My people watching was eventually interrupted by Evy’s return, which heralded a new disaster. She’d discovered an internet café, and there had received a message from our supposed Paris residence, which claimed not to have received the payment and assumed the reservation canceled. We lugged our bags back to the recently discovered internet café, forwarded a copy of the payment confirmation, and a brief note asking the owners to please figure something out because we are currently scheduled to arrive this evening in Paris, and would really prefer not to have to spend the night wandering the streets.
We are currently sitting on our train, heading to Paris, with as of this moment nowhere to stay. At least in India there were always cheap alternatives. I don’t know that cheap is even possible in Paris, let alone this last minute in August. Maybe we’ll try to channel a little Toulouse-Lautrec or something and stay in a brothel. No favours expected or given. That could be an experience to write about…
Post script (written 6 days later!) –
Re-reading this, I had no idea how foreshadowing my writing would be. We arrived in Paris to two memorable events, besides an email from our bed & breakfast owners saying they would meet us and help us out.
One – a bum who yelled at us for about five minutes (‘Fuck you, yeah you! Fuck you!’) because Evy didn’t want to give him her waterbottle.

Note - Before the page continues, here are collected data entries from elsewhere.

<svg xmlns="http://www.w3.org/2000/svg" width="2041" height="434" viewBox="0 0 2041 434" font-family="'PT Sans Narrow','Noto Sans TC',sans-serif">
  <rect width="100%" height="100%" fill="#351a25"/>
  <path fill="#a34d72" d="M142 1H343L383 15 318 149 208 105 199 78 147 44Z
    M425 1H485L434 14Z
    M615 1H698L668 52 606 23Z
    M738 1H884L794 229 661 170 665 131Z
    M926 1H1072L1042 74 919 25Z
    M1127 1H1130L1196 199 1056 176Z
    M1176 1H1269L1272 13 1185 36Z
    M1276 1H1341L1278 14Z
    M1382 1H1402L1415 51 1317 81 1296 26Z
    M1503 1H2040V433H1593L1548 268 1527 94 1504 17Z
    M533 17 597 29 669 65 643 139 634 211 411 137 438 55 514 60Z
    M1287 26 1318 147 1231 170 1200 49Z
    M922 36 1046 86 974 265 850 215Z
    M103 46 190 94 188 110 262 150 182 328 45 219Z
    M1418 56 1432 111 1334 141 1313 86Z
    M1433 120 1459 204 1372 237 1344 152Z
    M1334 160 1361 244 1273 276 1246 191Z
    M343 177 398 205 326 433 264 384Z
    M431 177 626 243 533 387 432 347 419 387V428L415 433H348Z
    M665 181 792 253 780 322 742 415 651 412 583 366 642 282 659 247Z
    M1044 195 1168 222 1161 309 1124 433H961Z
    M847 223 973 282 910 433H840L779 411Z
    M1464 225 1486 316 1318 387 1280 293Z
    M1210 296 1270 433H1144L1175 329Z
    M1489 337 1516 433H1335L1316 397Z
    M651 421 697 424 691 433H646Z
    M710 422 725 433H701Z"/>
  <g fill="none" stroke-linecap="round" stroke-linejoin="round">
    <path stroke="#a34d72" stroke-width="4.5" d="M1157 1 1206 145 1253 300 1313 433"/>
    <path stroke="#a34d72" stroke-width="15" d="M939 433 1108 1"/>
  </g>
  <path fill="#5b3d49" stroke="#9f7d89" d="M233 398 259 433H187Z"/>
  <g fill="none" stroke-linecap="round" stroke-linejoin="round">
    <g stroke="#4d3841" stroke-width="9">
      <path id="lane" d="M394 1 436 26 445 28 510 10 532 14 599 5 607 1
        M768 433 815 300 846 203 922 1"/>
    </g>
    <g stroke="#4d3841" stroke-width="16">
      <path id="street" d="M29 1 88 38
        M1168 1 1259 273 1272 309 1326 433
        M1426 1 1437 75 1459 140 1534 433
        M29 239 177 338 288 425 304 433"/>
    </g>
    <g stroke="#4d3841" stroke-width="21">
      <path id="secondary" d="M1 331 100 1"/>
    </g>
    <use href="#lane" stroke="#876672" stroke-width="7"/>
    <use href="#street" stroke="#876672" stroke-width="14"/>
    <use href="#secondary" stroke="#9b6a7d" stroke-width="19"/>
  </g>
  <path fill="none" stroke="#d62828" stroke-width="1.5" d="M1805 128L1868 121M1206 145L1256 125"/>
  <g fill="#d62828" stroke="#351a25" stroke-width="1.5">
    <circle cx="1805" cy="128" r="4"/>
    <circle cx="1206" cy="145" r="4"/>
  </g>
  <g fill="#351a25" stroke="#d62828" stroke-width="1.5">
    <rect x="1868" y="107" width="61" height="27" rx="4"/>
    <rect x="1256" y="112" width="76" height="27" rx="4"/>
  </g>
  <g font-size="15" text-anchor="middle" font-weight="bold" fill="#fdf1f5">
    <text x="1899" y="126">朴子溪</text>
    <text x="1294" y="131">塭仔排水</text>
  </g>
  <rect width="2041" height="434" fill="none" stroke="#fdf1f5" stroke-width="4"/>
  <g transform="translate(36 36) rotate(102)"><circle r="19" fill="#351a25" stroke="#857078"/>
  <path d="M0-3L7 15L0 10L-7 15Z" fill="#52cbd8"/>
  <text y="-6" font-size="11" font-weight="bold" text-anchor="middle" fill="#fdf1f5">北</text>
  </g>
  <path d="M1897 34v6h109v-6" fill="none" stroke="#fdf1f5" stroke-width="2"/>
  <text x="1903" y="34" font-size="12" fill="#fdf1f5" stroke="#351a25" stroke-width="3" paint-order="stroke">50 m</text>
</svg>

Two – the old lady standing on the street our bed & breakfast was supposedly on, our first street we actually walked along in Paris. The old lady who was rather fat, wearing fishnets, and currently facilitating some sort of transaction when we arrived at the street our bed & breakfast was supposedly on - and then of course noticing the fellow middle-aged to old ladies similarly dressed and standing within 15 ft of each other up and down the street, all enacting or hoping to enact similar transactions…
Suffice it to say that after waiting 2 and a half hours at the bed & breakfast address (next to what appears to have been the local pimp cars), after attempting fruitless email communication (via longdistance phone call with my cousin in Germany, who kindly checked our email for us as the nearby places were all closed), and after calling repeatedly and leaving an unanswered phone message, we finally gave up on our bed & breakfast people and their offered ‘help’, and at about 11:30pm got ourselves the last room at a nearby hotel. 70 euros. Rather expensive, but we were apparently lucky to get a room (I suppose especially given our middle-aged competition…). I honestly looked briefly through the room for peep holes & made Evy turn off the glowing red light on the tv. It was just that kind of place.
We left early the next morning.
(Fortunately we found a different place through craigslist and have now been happily living in an apartment that’s quite centrally located. We have a distinct feeling the original bed & breakfast was a scam, and have given up our deposit as lost. An expensive lesson, but a lesson learned.)